> REQUIRED ACTION: Could you set down exactly the lines of the data below, starting at the one that holds "Picture 3: after" and ending at the one that holds "Image 2: EM", both included, and only those?

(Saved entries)
# # # #

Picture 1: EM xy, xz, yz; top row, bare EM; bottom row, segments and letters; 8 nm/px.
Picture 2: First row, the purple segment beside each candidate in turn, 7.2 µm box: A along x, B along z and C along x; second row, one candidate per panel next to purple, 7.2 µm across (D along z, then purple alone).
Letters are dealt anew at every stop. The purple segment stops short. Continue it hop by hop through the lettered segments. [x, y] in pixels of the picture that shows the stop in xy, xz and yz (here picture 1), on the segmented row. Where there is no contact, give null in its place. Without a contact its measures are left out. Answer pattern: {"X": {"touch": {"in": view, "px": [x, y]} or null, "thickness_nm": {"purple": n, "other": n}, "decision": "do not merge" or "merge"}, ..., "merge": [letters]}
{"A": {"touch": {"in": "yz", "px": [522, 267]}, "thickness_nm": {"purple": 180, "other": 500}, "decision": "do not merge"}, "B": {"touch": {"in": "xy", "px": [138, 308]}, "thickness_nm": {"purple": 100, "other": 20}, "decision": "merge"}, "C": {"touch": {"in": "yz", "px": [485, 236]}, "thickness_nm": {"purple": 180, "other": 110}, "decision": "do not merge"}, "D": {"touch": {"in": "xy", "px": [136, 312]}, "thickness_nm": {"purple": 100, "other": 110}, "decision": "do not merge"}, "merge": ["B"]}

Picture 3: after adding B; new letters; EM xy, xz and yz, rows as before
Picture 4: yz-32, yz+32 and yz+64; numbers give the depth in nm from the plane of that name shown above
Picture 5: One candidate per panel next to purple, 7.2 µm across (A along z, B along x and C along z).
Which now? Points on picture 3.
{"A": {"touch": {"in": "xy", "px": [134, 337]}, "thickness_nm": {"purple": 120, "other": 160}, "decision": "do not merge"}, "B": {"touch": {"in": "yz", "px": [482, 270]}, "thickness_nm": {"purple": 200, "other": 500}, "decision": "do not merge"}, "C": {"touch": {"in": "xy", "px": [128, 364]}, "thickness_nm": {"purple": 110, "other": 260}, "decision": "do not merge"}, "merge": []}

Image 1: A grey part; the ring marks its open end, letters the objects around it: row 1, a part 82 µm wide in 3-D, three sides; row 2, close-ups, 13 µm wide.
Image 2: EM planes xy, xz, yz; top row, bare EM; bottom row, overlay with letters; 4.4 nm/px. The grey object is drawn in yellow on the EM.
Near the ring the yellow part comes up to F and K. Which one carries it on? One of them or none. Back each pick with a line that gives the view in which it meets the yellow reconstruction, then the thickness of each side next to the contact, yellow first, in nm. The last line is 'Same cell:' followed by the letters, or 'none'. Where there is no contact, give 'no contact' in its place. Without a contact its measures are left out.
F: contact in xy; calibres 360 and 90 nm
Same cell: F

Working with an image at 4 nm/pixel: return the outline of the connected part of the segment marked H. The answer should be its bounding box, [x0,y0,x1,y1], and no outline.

# # # #

> RESULT FOR THIS EXERCISE:
Picture 3: after adding B; new letters; EM xy, xz and yz, rows as before
Picture 4: yz-32, yz+32 and yz+64; numbers give the depth in nm from the plane of that name shown above
Picture 5: One candidate per panel next to purple, 7.2 µm across (A along z, B along x and C along z).
Which now? Points on picture 3.
{"A": {"touch": {"in": "xy", "px": [134, 337]}, "thickness_nm": {"purple": 120, "other": 160}, "decision": "do not merge"}, "B": {"touch": {"in": "yz", "px": [482, 270]}, "thickness_nm": {"purple": 200, "other": 500}, "decision": "do not merge"}, "C": {"touch": {"in": "xy", "px": [128, 364]}, "thickness_nm": {"purple": 110, "other": 260}, "decision": "do not merge"}, "merge": []}

Image 1: A grey part; the ring marks its open end, letters the objects around it: row 1, a part 82 µm wide in 3-D, three sides; row 2, close-ups, 13 µm wide.
Image 2: EM planes xy, xz, yz; top row, bare EM; bottom row, overlay with letters; 4.4 nm/px. The grey object is drawn in yellow on the EM.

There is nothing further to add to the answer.